*** PASSAGE TO READ ***

The jury is definitely still out over the question of the need for OSR desiccation among the iOSR grower group.
While some have successfully left crops to senesce naturally and gained the full benefit of the green leaf area, the experiences of combining challenges at harvest means glyphosate will remain a key tool for most.
The overriding consensus was that crops at relatively high plant populations, with thin stems, which were still standing well, could potentially be left to naturally senesce.
However, lower plant populations with thick stems and masses of side branches presented real problems of remaining too green at the base to cut when the pods were ripe; when desiccation would prove essential.
iOSR growers were looking at desiccation timing to eke out extra days of seed fill from green leaf, given the challenge of timing glyphosate applications - with or without a pod sealant - to coincide with harvest opportunities.
It remains viewed as an essential option, with little appetite for a return to swathing.

*** End of PASSAGE TO READ ***
*** DATA EXTRACTS ***

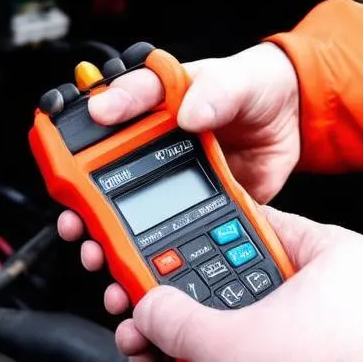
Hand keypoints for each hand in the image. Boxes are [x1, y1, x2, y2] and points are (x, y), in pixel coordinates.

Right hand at [58, 42, 300, 361]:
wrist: (291, 125)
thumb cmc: (257, 88)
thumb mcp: (238, 80)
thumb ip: (215, 91)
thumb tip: (190, 111)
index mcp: (150, 107)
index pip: (106, 116)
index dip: (81, 136)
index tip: (71, 154)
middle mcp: (147, 149)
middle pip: (98, 184)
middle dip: (80, 210)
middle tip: (76, 223)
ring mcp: (165, 187)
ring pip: (121, 222)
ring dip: (104, 245)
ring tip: (98, 258)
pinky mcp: (187, 216)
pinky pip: (159, 245)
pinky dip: (144, 268)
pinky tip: (134, 281)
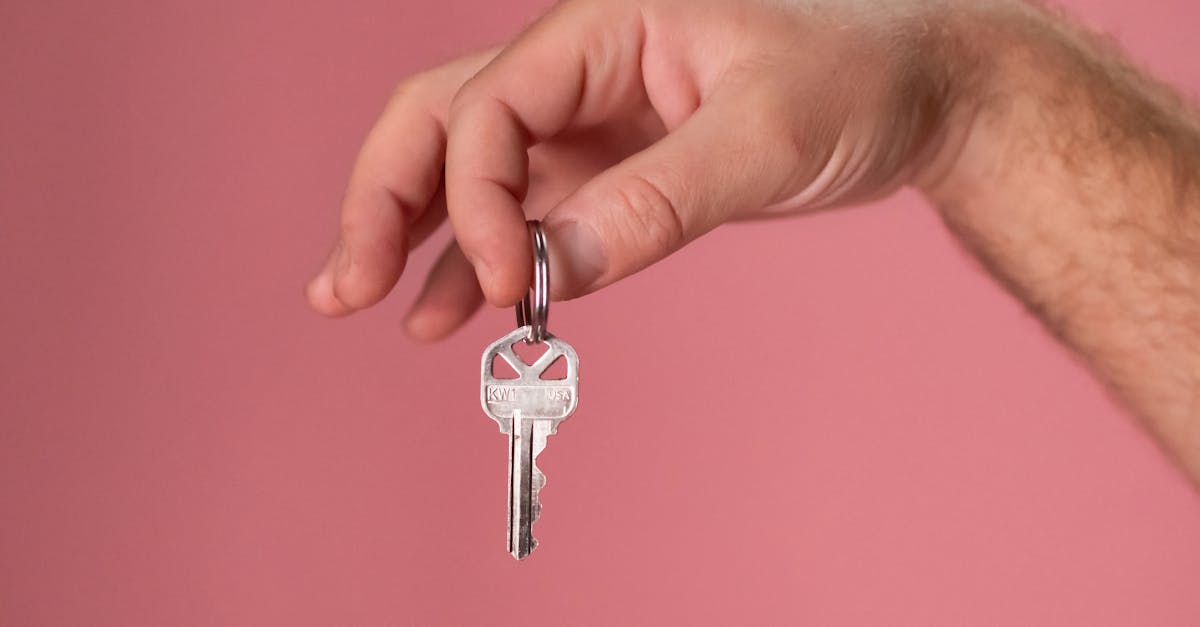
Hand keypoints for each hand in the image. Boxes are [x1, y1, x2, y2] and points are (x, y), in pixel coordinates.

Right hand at [306, 0, 966, 339]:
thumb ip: (659, 200)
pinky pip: (524, 213)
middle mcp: (577, 70)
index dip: (475, 201)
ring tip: (363, 302)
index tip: (506, 286)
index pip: (488, 110)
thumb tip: (557, 270)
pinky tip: (447, 310)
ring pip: (468, 170)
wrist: (921, 93)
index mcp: (599, 28)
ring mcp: (590, 123)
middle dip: (383, 199)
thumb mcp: (765, 133)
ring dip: (411, 232)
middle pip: (440, 121)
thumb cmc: (859, 76)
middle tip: (345, 286)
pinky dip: (480, 259)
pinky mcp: (614, 171)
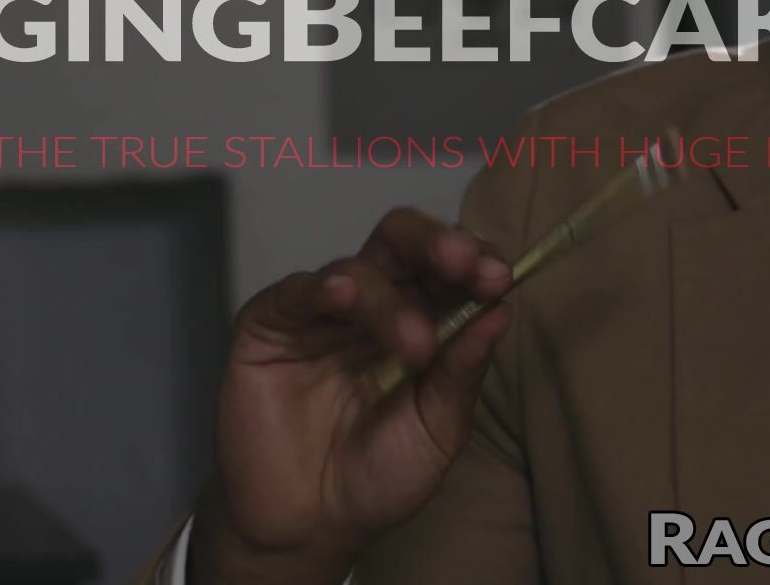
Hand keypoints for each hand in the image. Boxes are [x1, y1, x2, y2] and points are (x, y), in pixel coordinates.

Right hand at [193, 208, 513, 583]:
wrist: (308, 527)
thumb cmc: (378, 476)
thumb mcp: (437, 430)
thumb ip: (463, 373)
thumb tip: (501, 311)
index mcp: (422, 318)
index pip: (450, 267)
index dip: (476, 260)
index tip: (499, 278)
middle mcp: (374, 303)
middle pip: (403, 241)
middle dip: (437, 243)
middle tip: (464, 264)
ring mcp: (321, 311)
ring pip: (357, 267)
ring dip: (391, 297)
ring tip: (416, 343)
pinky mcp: (268, 325)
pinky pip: (294, 292)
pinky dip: (321, 287)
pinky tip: (343, 295)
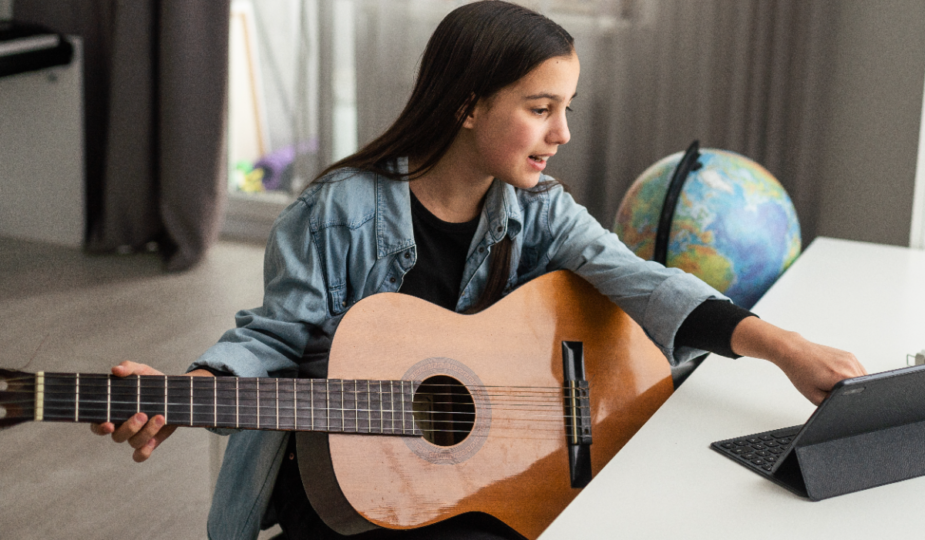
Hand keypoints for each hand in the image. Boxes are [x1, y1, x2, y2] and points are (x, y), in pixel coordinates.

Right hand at [90, 361, 212, 461]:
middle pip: (117, 436)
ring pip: (133, 442)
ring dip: (146, 432)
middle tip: (142, 414)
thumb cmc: (152, 382)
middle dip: (129, 427)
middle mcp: (122, 426)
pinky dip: (144, 452)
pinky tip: (153, 441)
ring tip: (161, 417)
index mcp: (114, 411)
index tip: (109, 423)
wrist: (177, 392)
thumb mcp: (142, 371)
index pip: (97, 424)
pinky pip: (140, 455)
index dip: (99, 427)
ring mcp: (136, 435)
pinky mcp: (150, 442)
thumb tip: (116, 369)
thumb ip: (129, 368)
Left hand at [731, 317, 866, 404]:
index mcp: (841, 378)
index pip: (862, 395)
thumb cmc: (800, 371)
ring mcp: (851, 359)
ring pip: (862, 378)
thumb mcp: (814, 396)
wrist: (794, 351)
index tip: (850, 404)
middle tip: (835, 392)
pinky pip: (857, 370)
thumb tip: (845, 407)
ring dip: (854, 384)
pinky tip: (835, 377)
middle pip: (863, 387)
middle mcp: (849, 366)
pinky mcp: (849, 355)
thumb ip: (832, 404)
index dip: (857, 402)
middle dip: (854, 393)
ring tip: (833, 383)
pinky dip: (851, 376)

*** End of DATA EXTRACTS ***

TASK INSTRUCTIONS |
1. Rewrite the passage on OSR desiccation from "However, lower plant" to "with harvest opportunities.", changing "thick stems" to "sturdy stems".
2. According to the passage on OSR desiccation, what did the iOSR growers show little appetite for returning to?
3. Continue the passage on OSR desiccation from where it stops.

ANSWERS FOR THE EXERCISE |
1.
However, lower plant populations with sturdy stems and masses of side branches presented real problems of remaining too green at the base to cut when the pods were ripe; when desiccation would prove essential.
iOSR growers were looking at desiccation timing to eke out extra days of seed fill from green leaf, given the challenge of timing glyphosate applications - with or without a pod sealant - to coincide with harvest opportunities.

2. Swathing.

3.
Growers were reminded the EU decision to withdraw all diquat products meant Reglone orders for this year’s harvest must be delivered onto farm by July 31, and used by February 4, 2020.
Trials of companion cropping at the iOSR Focus Site in Cambridgeshire have shown good crop establishment, particularly from rows sown alternating with OSR drilled at 50 cm spacing, compared to where the companion crop is grown in the row with OSR.
However, while mustard is being touted as the best option for companion cropping OSR, Syngenta Technical Manager Georgina Wood reported it was still growing extremely strongly in early February – with implications for competition until frost would take effect.
The results for OSR plant numbers and CSFB larvae populations would be assessed over the spring.